Page —
++++++++++++++++++++

Note:Click here for related concepts of ROS topic and service.
/xv_sdk/xv_dev/slam/start
message body std_srvs::Trigger:
---
bool success # indicate successful run of triggered service
string message # informational, e.g. for error messages
sample code:
#include <std_srvs/Trigger.h>
...
int main(int argc, char **argv)
{
ros::NodeHandle n;
...
ros::ServiceClient client = n.serviceClient<std_srvs::Trigger>("/xv_sdk/xv_dev/slam/start");
std_srvs::Trigger srv;
if (client.call(srv))
{
bool success = srv.response.success;
std::string message = srv.response.message;
}
}
/xv_sdk/xv_dev/slam/stop
message body std_srvs::Trigger (ROS standard service message body):
---
bool success # indicate successful run of triggered service
string message # informational, e.g. for error messages
sample code:
#include <std_srvs/Trigger.h>
int main(int argc, char **argv)
{
ros::NodeHandle n;
...
ros::ServiceClient client = n.serviceClient<std_srvs::Trigger>("/xv_sdk/xv_dev/slam/stop");
std_srvs::Trigger srv;
if (client.call(srv))
{
bool success = srv.response.success;
std::string message = srv.response.message;
}
}
/xv_sdk/xv_dev/slam/get_pose_at
message body xv_sdk::GetPose (customized service message body):
# request
time timestamp
---
# response
geometry_msgs/PoseStamped pose
sample code:
#include "xv_sdk/GetPoseAt.h"
...
int main(int argc, char **argv)
{
ros::NodeHandle n;
...
ros::ServiceClient client = n.serviceClient<xv_sdk::GetPoseAt>("/xv_sdk/xv_dev/slam/get_pose_at");
xv_sdk::GetPoseAt srv;
srv.request.timestamp = ros::Time(); //the time here indicates sometime timestemp of fisheye camera
if (client.call(srv))
{
std::cout<< "x:"<<srv.response.pose.pose.orientation.x<< std::endl;
std::cout<< "y:"<<srv.response.pose.pose.orientation.y<< std::endl;
std::cout<< "z"<<srv.response.pose.pose.orientation.z<< std::endl;
...
}
}
/xv_sdk/xv_dev/slam/load_map_cslam
message body LoadMapAndSwithcCslam (customized service message body):
string filename # request
---
bool success # response
string message
sample code:
#include <xv_sdk/LoadMapAndSwithcCslam.h>
...
int main(int argc, char **argv)
{
ros::NodeHandle n;
...
ros::ServiceClient client = n.serviceClient<xv_sdk::LoadMapAndSwithcCslam>("/xv_sdk/xv_dev/slam/load_map_cslam");
xv_sdk::LoadMapAndSwithcCslam srv;
srv.request.filename = "map.bin";
if (client.call(srv))

++++++++++++++++++++

Required actions —
1. Answer these from the SLAM service page:
(a) Which message body does the /xv_sdk/xv_dev/slam/stop service use?
(b) What field does the request part of the get_pose_at service carry?
(c) In the load_map_cslam sample code, what filename is assigned to the request?
2. Could you carry the SLAM service page forward from its final line?

Records provided —

++++++++++++++++++++

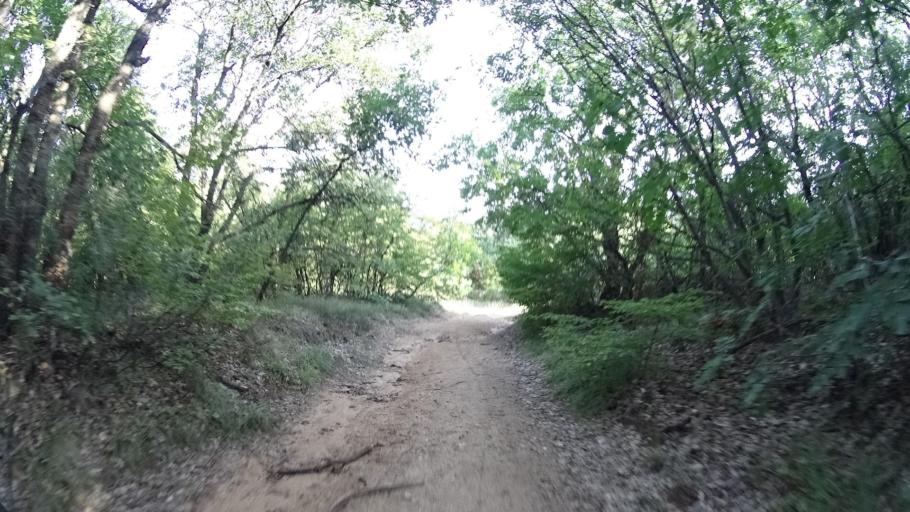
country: BG
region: Plovdiv
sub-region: Obshtina Plovdiv
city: Plovdiv
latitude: 42.0538
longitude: 24.6876
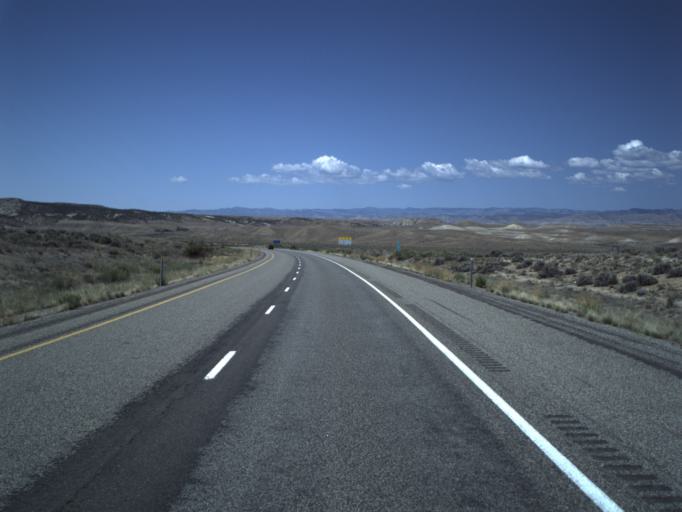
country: US
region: Colorado
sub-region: Mesa County
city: Loma
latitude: 39.1954
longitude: -109.0625
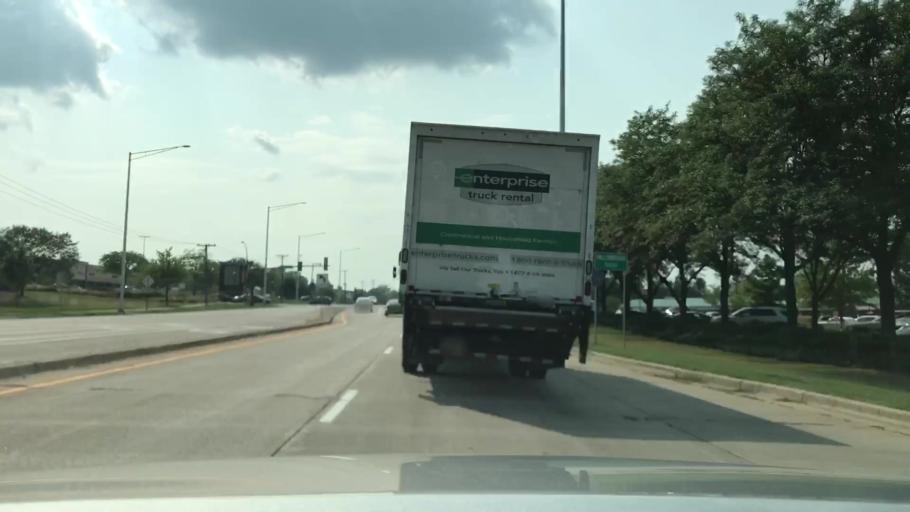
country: US
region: Illinois
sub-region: DuPage County
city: Willowbrook
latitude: 41.7744
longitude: -87.9472
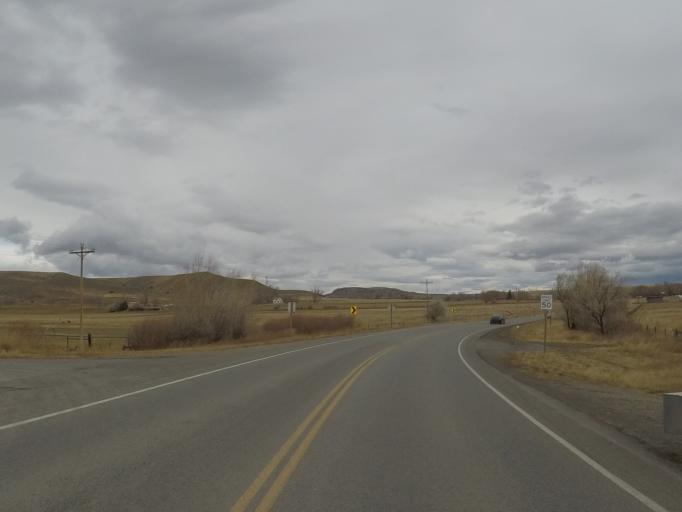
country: US
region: Montana
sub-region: Sweet Grass County
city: Big Timber
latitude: 45.8481
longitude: -109.9408
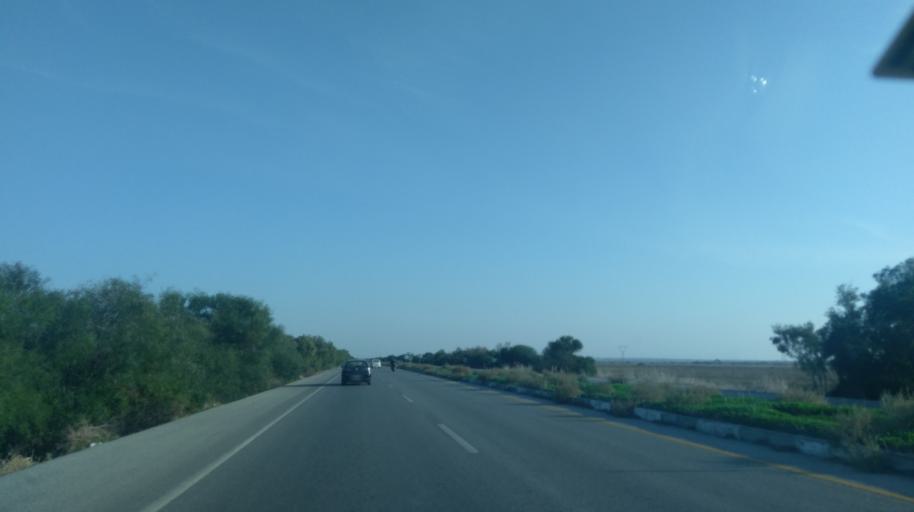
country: CY
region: Ammochostos
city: Acheritou
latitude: 35.1516
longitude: 33.8487
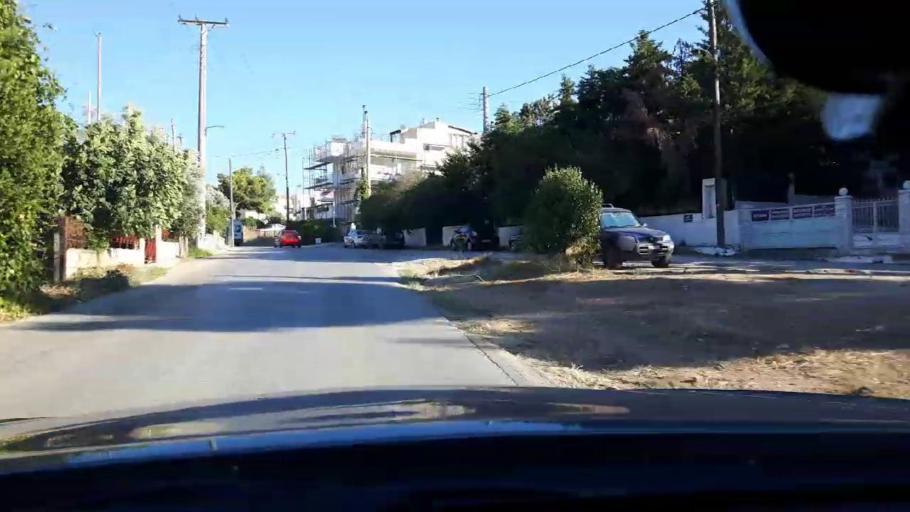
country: GR
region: Attica
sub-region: Nomarchia Anatolikis Attikis
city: Limin Mesoyaias
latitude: 37.8783
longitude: 24.0059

++++++++++++++++++++

Answer set —
1.
(a) std_srvs::Trigger, the ROS standard service message body.
(b) time timestamp
(c) "map.bin"

2.
{
bool success = srv.response.success;
std::string message = srv.response.message;
}
}
/xv_sdk/xv_dev/slam/save_map_cslam
message bodySaveMapAndSwitchCslam (customized service message body):
string filename # request
---
bool success # response
string message
sample code:
#include "xv_sdk/SaveMapAndSwitchCslam.h"
...
int main(int argc, char **argv)
{
ros::NodeHandle n;
...
ros::ServiceClient client = n.serviceClient<xv_sdk::SaveMapAndSwithcCslam>("/xv_sdk/xv_dev/slam/save_map_cslam");
xv_sdk::SaveMapAndSwithcCslam srv;
srv.request.filename = "map.bin";
if (client.call(srv))
{
bool success = srv.response.success;
std::string message = srv.response.message;
}
}
/xv_sdk/xv_dev/sgbm_camera/stop
message body std_srvs::Trigger (ROS standard service message body):
---
bool success # indicate successful run of triggered service
string message # informational, e.g. for error messages
sample code:
#include <std_srvs/Trigger.h>
...
int main(int argc, char **argv)
{
ros::NodeHandle n;
...
ros::ServiceClient client = n.serviceClient<std_srvs::Trigger>("/xv_sdk/xv_dev/sgbm_camera/stop");
std_srvs::Trigger srv;
if (client.call(srv))
{
bool success = srv.response.success;
std::string message = srv.response.message;
}
}
/xv_sdk/xv_dev/sgbm_camera/start
message body std_srvs::Trigger (ROS standard service message body):
---
bool success # indicate successful run of triggered service
string message # informational, e.g. for error messages
sample code:
#include <std_srvs/Trigger.h>
...
int main(int argc, char **argv)
{
ros::NodeHandle n;
ros::ServiceClient client = n.serviceClient<std_srvs::Trigger>("/xv_sdk/xv_dev/sgbm_camera/start");
std_srvs::Trigger srv;
if (client.call(srv))
{
bool success = srv.response.success;
std::string message = srv.response.message;
}
}
/xv_sdk/xv_dev/imu_sensor/start_orientation
message body std_srvs::Trigger (ROS standard service message body):
---
bool success # indicate successful run of triggered service
string message # informational, e.g. for error messages
sample code:
#include <std_srvs/Trigger.h>
...
int main(int argc, char **argv)
{
ros::NodeHandle n;
...
ros::ServiceClient client = n.serviceClient<std_srvs::Trigger>("/xv_sdk/xv_dev/imu_sensor/start_orientation");
std_srvs::Trigger srv;
if (client.call(srv))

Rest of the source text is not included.